_Part of a data file_:
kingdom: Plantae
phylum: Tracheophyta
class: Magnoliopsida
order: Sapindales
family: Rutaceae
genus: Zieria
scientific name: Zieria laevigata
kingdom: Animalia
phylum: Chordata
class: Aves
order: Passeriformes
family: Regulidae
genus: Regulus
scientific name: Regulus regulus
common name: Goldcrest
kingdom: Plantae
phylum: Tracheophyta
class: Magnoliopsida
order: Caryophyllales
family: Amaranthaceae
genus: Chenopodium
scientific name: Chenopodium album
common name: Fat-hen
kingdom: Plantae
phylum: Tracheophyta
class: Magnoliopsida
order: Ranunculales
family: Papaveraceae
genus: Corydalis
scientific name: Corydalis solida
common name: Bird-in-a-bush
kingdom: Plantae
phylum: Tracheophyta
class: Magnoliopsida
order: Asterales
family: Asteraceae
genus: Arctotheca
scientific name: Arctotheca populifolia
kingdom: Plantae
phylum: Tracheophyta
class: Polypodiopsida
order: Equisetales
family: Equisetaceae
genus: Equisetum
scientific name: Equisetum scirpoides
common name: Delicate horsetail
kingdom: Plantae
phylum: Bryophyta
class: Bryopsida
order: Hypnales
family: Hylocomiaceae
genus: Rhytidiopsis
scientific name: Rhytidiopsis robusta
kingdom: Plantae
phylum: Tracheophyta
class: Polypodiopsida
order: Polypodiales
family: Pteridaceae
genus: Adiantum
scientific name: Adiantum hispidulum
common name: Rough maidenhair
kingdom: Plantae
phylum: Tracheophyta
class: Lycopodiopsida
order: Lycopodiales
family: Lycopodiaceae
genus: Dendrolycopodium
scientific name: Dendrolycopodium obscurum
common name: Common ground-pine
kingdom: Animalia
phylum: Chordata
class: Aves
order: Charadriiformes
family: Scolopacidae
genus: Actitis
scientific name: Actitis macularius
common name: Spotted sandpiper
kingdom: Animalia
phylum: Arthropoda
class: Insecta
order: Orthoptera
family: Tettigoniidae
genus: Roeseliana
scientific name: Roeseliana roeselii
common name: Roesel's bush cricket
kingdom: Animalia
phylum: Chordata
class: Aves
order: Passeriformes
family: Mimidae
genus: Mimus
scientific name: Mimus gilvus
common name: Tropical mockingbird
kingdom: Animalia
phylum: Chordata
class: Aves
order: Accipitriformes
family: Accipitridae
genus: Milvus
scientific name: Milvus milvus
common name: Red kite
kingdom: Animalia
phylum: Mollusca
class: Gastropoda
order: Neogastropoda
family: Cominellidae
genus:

_Aim of the task_: Copy every line of the items above, leaving each one unchanged.

_Response to the task_:
kingdom: Plantae
phylum: Tracheophyta
class: Magnoliopsida
order: Sapindales
family: Rutaceae
genus: Zieria
scientific name: Zieria laevigata
kingdom: Animalia
phylum: Chordata
class: Aves
order: Passeriformes
family: Regulidae
genus: Regulus
scientific name: Regulus regulus
common name: Goldcrest
kingdom: Plantae
phylum: Tracheophyta
class: Magnoliopsida
order: Caryophyllales
family: Amaranthaceae
genus: Chenopodium
scientific name: Chenopodium album
common name: Fat-hen
kingdom: Plantae
phylum: Tracheophyta
class: Magnoliopsida
order: Ranunculales
family: Papaveraceae
genus: Corydalis
scientific name: Corydalis solida
common name: Bird-in-a-bush
kingdom: Plantae
phylum: Tracheophyta
class: Magnoliopsida
order: Asterales
family: Asteraceae
genus: Arctotheca
scientific name: Arctotheca populifolia
kingdom: Plantae
phylum: Tracheophyta
class: Polypodiopsida
order: Equisetales
family: Equisetaceae
genus: Equisetum
scientific name: Equisetum scirpoides
common name: Delicate horsetail
kingdom: Plantae
phylum: Bryophyta
class: Bryopsida
order: Hypnales
family: Hylocomiaceae
genus: Rhytidiopsis
scientific name: Rhytidiopsis robusta
kingdom: Plantae
phylum: Tracheophyta
class: Polypodiopsida
order: Polypodiales
family: Pteridaceae
genus: Adiantum
scientific name: Adiantum hispidulum
common name: Rough maidenhair
kingdom: Plantae
phylum: Tracheophyta
class: Lycopodiopsida
order: Lycopodiales
family: Lycopodiaceae
genus: Dendrolycopodium
scientific name: Dendrolycopodium obscurum
common name: Common ground-pine
kingdom: Animalia
phylum: Chordata
class: Aves
order: Charadriiformes
family: Scolopacidae
genus: Actitis
scientific name: Actitis macularius
common name: Spotted sandpiper
kingdom: Animalia
phylum: Arthropoda
class: Insecta
order: Orthoptera
family: Tettigoniidae
genus: Roeseliana
scientific name: Roeseliana roeselii
common name: Roesel's bush cricket
kingdom: Animalia
phylum: Chordata
class: Aves
order: Passeriformes
family: Mimidae
genus: Mimus
scientific name: Mimus gilvus
common name: Tropical mockingbird
kingdom: Animalia
phylum: Chordata
class: Aves
order: Accipitriformes
family: Accipitridae
genus: Milvus
scientific name: Milvus milvus
common name: Red kite
kingdom: Animalia
phylum: Mollusca
class: Gastropoda
order: Neogastropoda
family: Cominellidae
genus:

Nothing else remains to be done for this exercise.